A nuclear engineer and his wife have been arrested for attempting to pass important information to a foreign state for payment in Monero.
The story is reported in a West Virginia court document.
The espionage story
The story concerns a US Navy employee who allegedly passed confidential data and communications to the government of an unspecified foreign nation with the assistance of his wife.
The story was discovered in December 2020, but dates back to April, when an FBI undercover agent contacted the government of the foreign country in question. That’s how he discovered a package from the United States with a request to establish a secret relationship to transmit classified documents to the intelligence of the remaining unnamed nation.

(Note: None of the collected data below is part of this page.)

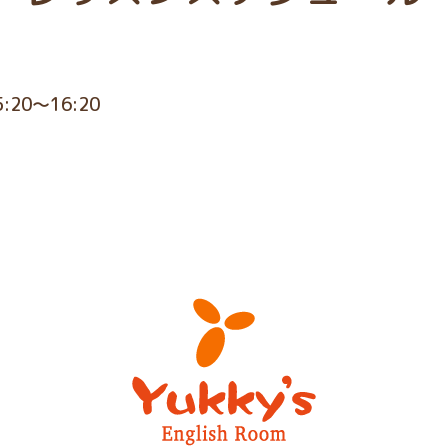
5:20～16:20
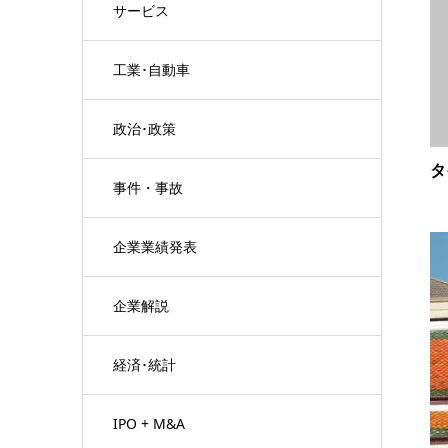
サービス
工業･自動車
政治･政策
タ
事件・事故
企業業績発表
企業解説
経済･統計
IPO + M&A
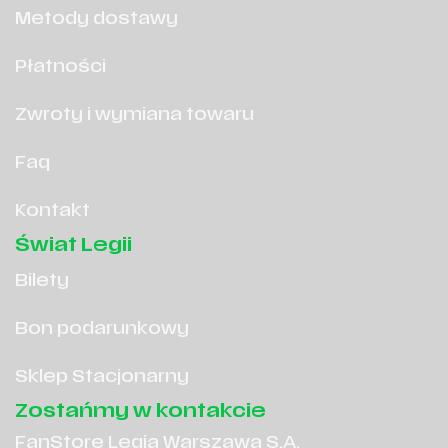
Metody dostawy
Płatności
Zwroty i wymiana towaru
Faq
Kontakt
Świat Legii
Bilety
Bon podarunkowy
Sklep Stacjonarny
Zostańmy w kontakcie
FanStore Legia Warszawa S.A.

The undercover agent began a correspondence with the sender of the information, who was hiding under the pseudonym Alice. When asked for a meeting to exchange information, the person eventually arrested demanded $100,000 in Monero. The documents were allegedly provided via cloud storage.

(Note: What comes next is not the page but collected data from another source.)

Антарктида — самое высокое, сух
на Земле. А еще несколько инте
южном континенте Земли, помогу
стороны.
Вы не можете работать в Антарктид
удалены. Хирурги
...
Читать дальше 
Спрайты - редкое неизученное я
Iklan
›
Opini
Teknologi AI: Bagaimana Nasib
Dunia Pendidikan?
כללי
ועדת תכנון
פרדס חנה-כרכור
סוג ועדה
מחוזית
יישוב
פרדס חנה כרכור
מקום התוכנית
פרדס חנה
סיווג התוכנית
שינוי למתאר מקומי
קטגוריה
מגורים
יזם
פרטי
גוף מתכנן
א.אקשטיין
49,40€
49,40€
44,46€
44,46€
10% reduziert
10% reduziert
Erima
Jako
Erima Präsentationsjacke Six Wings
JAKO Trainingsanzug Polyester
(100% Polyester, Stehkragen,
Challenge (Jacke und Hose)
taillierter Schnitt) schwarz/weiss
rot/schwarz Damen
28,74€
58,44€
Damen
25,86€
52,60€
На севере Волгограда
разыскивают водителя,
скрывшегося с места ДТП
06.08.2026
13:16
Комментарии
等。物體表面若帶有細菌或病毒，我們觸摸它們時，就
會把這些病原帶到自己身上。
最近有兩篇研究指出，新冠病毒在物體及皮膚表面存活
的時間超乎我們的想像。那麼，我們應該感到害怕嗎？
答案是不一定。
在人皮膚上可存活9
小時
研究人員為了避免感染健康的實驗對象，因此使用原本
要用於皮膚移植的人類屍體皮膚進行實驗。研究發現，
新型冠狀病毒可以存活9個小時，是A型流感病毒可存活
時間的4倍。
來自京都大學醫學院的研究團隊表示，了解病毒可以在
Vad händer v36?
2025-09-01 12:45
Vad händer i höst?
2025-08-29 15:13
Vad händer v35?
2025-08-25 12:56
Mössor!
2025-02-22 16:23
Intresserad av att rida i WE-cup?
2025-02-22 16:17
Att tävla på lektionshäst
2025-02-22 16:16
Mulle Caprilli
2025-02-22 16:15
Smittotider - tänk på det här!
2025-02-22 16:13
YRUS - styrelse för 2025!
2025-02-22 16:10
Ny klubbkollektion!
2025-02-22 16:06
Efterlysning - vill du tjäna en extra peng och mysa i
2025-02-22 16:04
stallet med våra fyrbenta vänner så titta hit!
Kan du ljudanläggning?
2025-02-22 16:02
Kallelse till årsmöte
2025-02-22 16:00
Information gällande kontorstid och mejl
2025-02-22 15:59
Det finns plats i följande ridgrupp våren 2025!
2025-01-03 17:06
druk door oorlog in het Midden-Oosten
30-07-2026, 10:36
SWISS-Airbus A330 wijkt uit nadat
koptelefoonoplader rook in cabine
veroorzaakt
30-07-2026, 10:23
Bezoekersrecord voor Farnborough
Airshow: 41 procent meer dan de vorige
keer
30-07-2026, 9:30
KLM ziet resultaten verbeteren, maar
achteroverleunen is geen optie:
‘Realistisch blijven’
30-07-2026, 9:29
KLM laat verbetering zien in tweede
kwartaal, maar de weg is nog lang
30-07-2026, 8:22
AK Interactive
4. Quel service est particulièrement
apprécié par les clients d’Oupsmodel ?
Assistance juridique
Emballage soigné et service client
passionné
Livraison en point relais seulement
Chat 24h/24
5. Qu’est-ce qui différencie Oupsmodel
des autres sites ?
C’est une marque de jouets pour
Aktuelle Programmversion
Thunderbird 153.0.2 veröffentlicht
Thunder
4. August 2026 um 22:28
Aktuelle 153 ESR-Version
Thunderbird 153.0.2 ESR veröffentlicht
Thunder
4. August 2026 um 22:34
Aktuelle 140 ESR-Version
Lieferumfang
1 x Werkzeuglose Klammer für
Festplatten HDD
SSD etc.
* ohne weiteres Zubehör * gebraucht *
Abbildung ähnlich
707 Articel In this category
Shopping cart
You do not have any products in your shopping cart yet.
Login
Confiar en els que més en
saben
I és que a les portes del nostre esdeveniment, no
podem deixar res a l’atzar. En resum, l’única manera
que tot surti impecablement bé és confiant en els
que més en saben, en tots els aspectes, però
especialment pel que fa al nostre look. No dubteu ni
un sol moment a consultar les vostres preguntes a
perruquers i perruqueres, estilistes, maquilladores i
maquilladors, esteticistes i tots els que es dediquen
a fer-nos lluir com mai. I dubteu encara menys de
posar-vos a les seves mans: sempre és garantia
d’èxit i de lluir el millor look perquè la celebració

The FBI in disguise actually paid a $10,000 tranche in Monero. This was followed by correspondence and moves to identify who “Alice” was.
In June, the mystery was unravelled: the man in question, who was trying to resell classified information, was a government-employed nuclear engineer with the United States Navy.

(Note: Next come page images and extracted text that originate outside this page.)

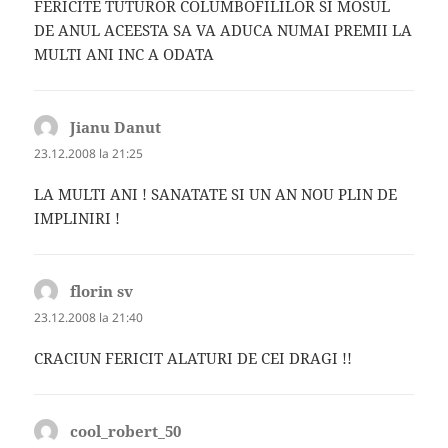
FERICITE TUTUROR COLUMBOFILILOR SI MOSUL
DE ANUL ACEESTA SA VA ADUCA NUMAI PREMII LA
MULTI ANI INC A ODATA
Jianu Danut
spune:
23.12.2008 la 21:25
LA MULTI ANI ! SANATATE SI UN AN NOU PLIN DE
IMPLINIRI !
florin sv
spune:
23.12.2008 la 21:40
CRACIUN FERICIT ALATURI DE CEI DRAGI !!
cool_robert_50
spune:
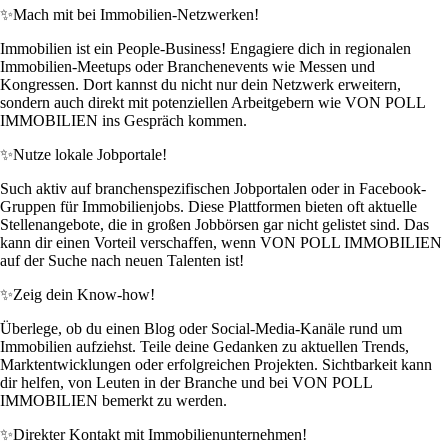
✨
Mach mit bei Immobilien-Netzwerken!
Immobilien ist ein People-Business! Engagiere dich in regionalen
Immobilien-Meetups oder Branchenevents wie Messen und
Kongressen. Dort kannst du nicht nur dein Netzwerk erweitern,
sondern auch direkt mit potenziellen Arbeitgebern wie VON POLL
IMMOBILIEN ins Gespräch kommen.
✨
Nutze lokale Jobportale!
Such aktiv auf branchenspezifischen Jobportalen oder in Facebook-
Gruppen für Immobilienjobs. Diese Plattformen bieten oft aktuelle
Stellenangebote, die in großen Jobbörsen gar nicht gelistet sind. Das
kann dir einen Vorteil verschaffen, wenn VON POLL IMMOBILIEN
auf der Suche nach neuen Talenten ist!
✨
Zeig dein Know-how!
Überlege, ob du einen Blog oder Social-Media-Kanäle rund um
Immobilien aufziehst. Teile deine Gedanken zu aktuellen Trends,
Marktentwicklungen oder erfolgreichen Projekten. Sichtbarkeit kann
dir helfen, von Leuten in der Branche und bei VON POLL
IMMOBILIEN bemerkt zu werden.
✨
Direkter Kontakt mit Immobilienunternehmen!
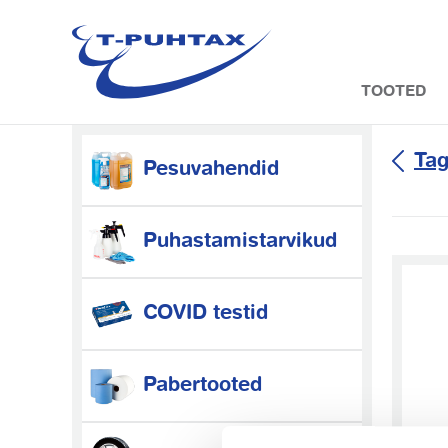
Skip
to
content
TOOTED
Tag
Pesuvahendid
Puhastamistarvikud
COVID testid
Pabertooted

After the first delivery of information, in which the nuclear engineer’s wife had also participated, the FBI paid an additional $20,000 in Monero, to a different address.
The information contained on an encrypted SD card, which the FBI then decrypted, contained military material related in particular to submarine reactors.
Following further exchanges of material, the FBI paid another USD 70,000 in Monero to “Alice”.
In return, the FBI obtained material (which would have been destined for a foreign government) on Virginia-class submarines, i.e. nuclear missiles equipped with the most advanced technological systems.
Each one costs $3 billion.
These are the reasons why the nuclear engineer and his wife (always present at every delivery) were arrested.
Why the nuclear engineer wanted Monero
In the crypto landscape, Bitcoin is not as anonymous as it is often portrayed. The story of the Twitter hack is illustrative in this respect. The three guys who organized the scam and obtained over $100,000 in Bitcoin were soon tracked down.
This is because all Bitcoin transactions are recorded on the blockchain and if those transactions go through centralized exchanges, game over.
Monero, on the other hand, has a technological structure that keeps the address and amount of the transaction hidden. For this reason, it has earned the label of privacy coin. It is no coincidence that it is particularly used on the dark web and by cybercrime.
What betrayed the nuclear engineer in this case was not the Monero payments, but the conversation intercepted by the FBI. The payment system would have guaranteed their anonymity. But evidently, everything else went wrong.